▶ **Selected extract**:
+++

Question

Can anyone explain intermediate value theorem?!

Answer 1

if you have a continuous function that have values -1 and 1 then at some point the function must evaluate to 0 as well (or any other mid-value)

Answer 2

So how do I prove that the function f(x)=x+3 has a a root in the interval [1,2]?

Answer 3

hmm, did the function and interval print correctly?

Answer 4

f(x)=4x^3-6x^2+3x-2 has a root in (1,2)

Answer 5

Well, in this case a = 1 and b = 2. I'd first plug in 1 and 2 into f(x) to find your f(a) and f(b).

Answer 6

What do you get?

Answer 7

f(a)=-1 and f(b)=12

Answer 8

Okay, sorry for late response, but since -1 < 0 < 12, we know there exists a c where 1 <c < 2 where f(c) = 0. This is basically what intermediate value theorem tells us.

Answer 9

So basically you can take anything in that interval as long as we can prove that it exists?

Answer 10

If we can prove the function is continuous on that interval (in the case of a polynomial, this is trivial), then we can use the intermediate value theorem to show

Answer 11

That if f(a) < N < f(b), then then there is a c where a<c<b and f(c) = N

Might be off on edge cases here.

Answer 12

sorry, stepped out for food. Having the function makes a lot more sense now. Yes, since the function is continuous there exists all the values between -1 and 12 someplace on the curve between x [1,2]

+++

▶ **Supplied information**:
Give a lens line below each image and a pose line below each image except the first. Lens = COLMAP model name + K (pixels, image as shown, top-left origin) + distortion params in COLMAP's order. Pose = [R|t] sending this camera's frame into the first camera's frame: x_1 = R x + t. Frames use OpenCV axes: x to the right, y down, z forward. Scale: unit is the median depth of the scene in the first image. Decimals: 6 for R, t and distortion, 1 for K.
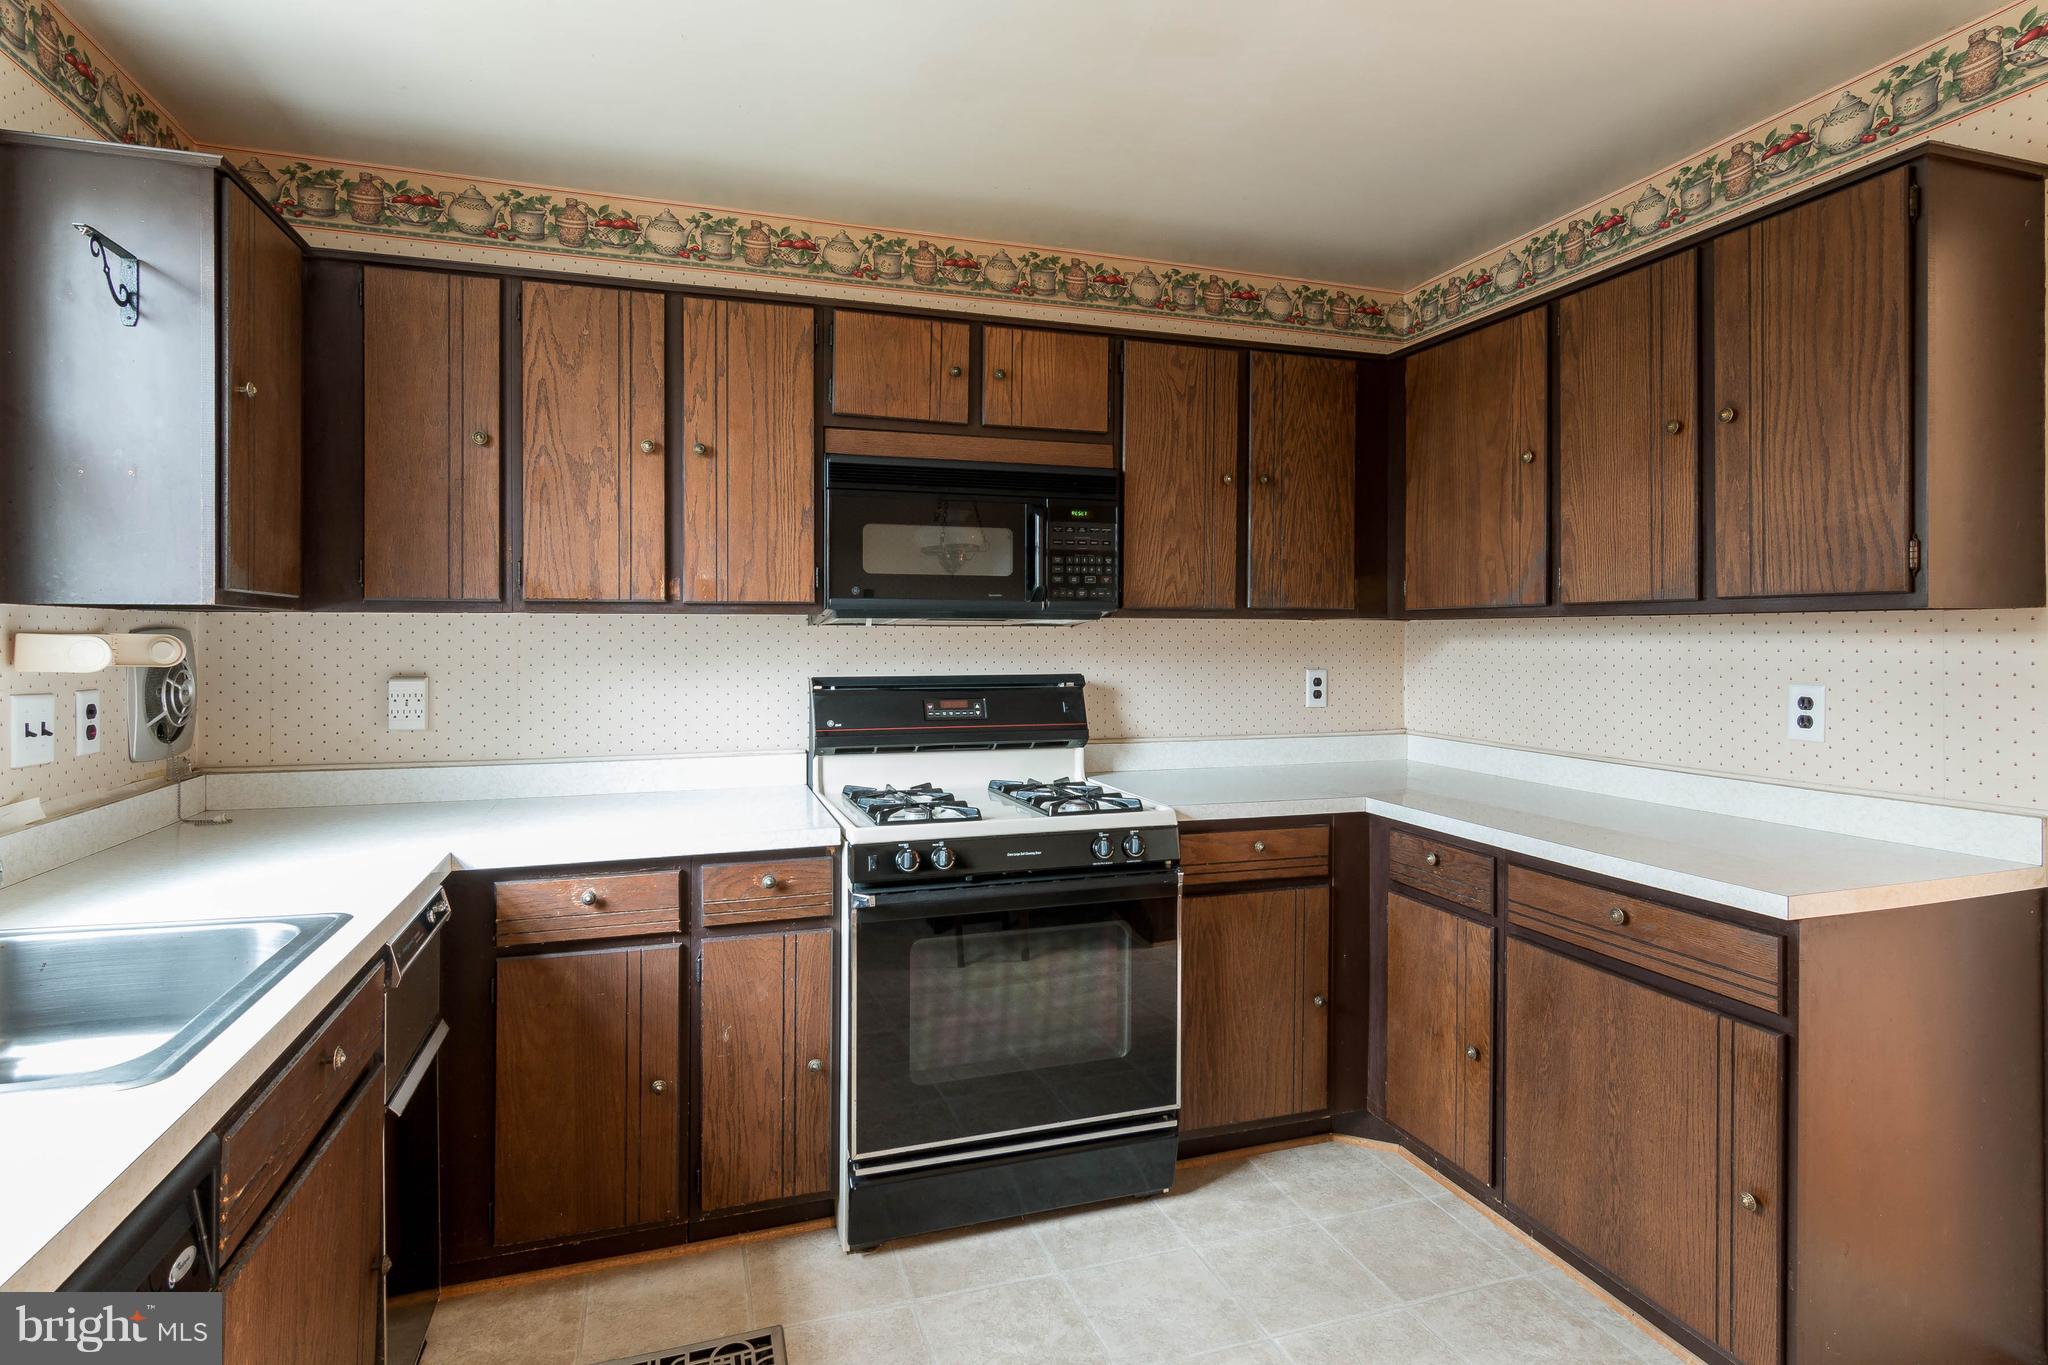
lens RADIAL K [[1039.7, 0, 1019.3], [0, 1039.7, 647.6], [0, 0, 1]] dist [0.000339, 0.003360]
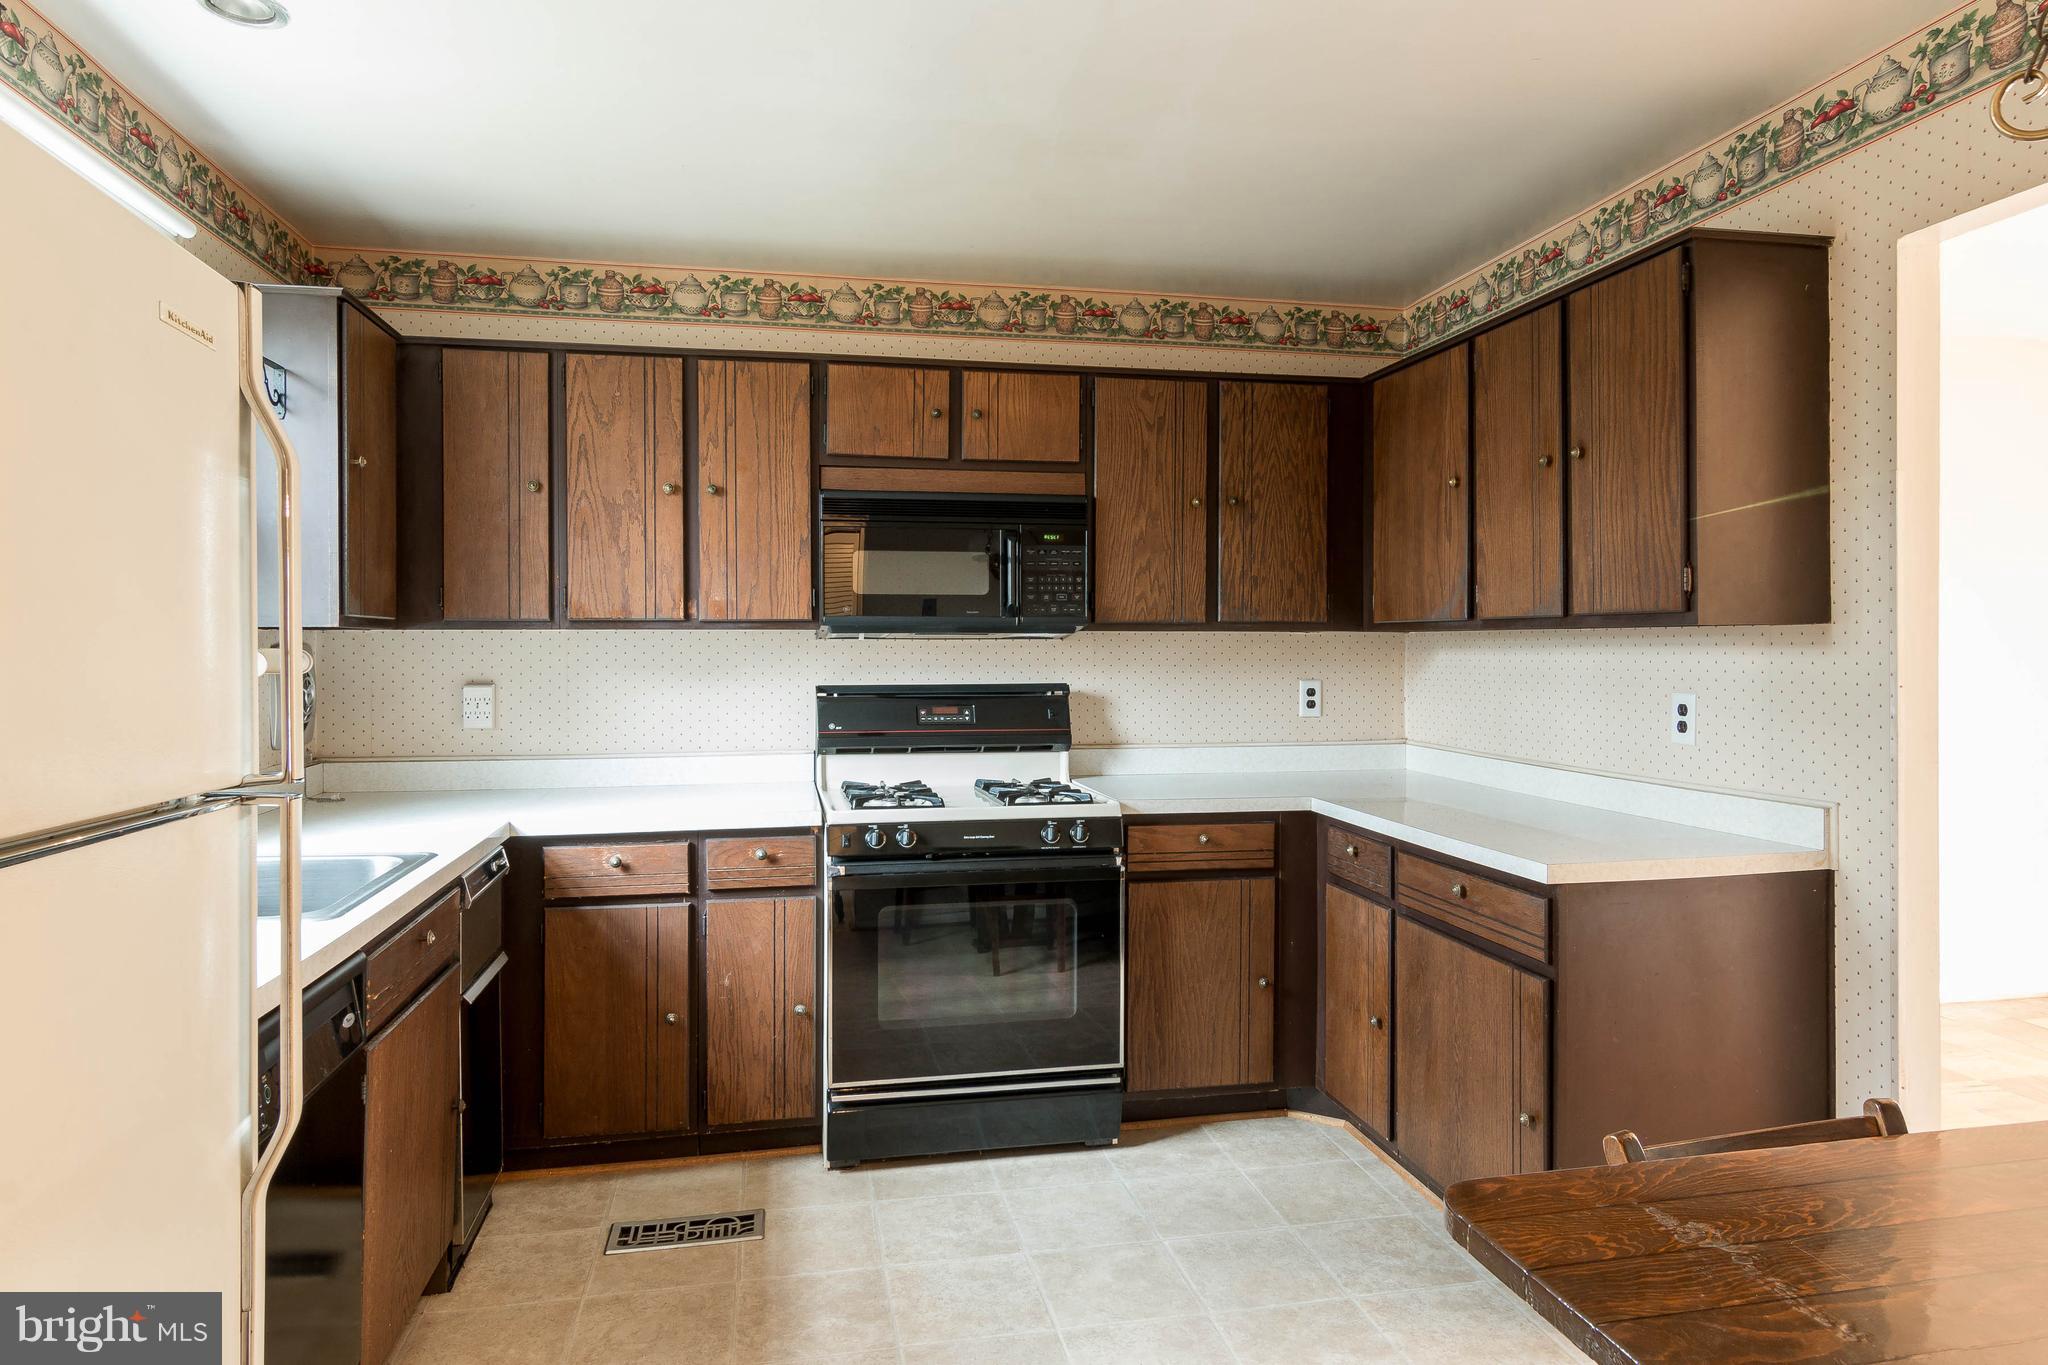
lens RADIAL K [[1228.9, 0, 1024.6], [0, 1228.9, 669.6], [0, 0, 1]] dist [0.007443, -0.001051]
pose [[0.992908, 0.000765, -0.118886, 0.210943], [0.000289, 0.999961, 0.008851, -0.000297], [0.118888, -0.008823, 0.992868, -0.340973]]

+++

▶ **Exercise description**:
Copy the entire intermediate value theorem thread at the top of the page word for word.

▶ **Result of this task**:
Question

Can anyone explain intermediate value theorem?!

Answer 1

if you have a continuous function that have values -1 and 1 then at some point the function must evaluate to 0 as well (or any other mid-value)

Answer 2

So how do I prove that the function f(x)=x+3 has a a root in the interval [1,2]?

Answer 3

hmm, did the function and interval print correctly?

Answer 4

f(x)=4x^3-6x^2+3x-2 has a root in (1,2)

Answer 5

Well, in this case a = 1 and b = 2. I'd first plug in 1 and 2 into f(x) to find your f(a) and f(b).

Answer 6

What do you get?

Answer 7

f(a)=-1 and f(b)=12

Answer 8

Okay, sorry for late response, but since -1 < 0 < 12, we know there exists a c where 1 <c < 2 where f(c) = 0. This is basically what intermediate value theorem tells us.

Answer 9

So basically you can take anything in that interval as long as we can prove that it exists?

Answer 10

If we can prove the function is continuous on that interval (in the case of a polynomial, this is trivial), then we can use the intermediate value theorem to show

Answer 11

That if f(a) < N < f(b), then then there is a c where a<c<b and f(c) = N

Might be off on edge cases here.

Answer 12

sorry, stepped out for food. Having the function makes a lot more sense now. Yes, since the function is continuous there exists all the values between -1 and 12 someplace on the curve between x [1,2]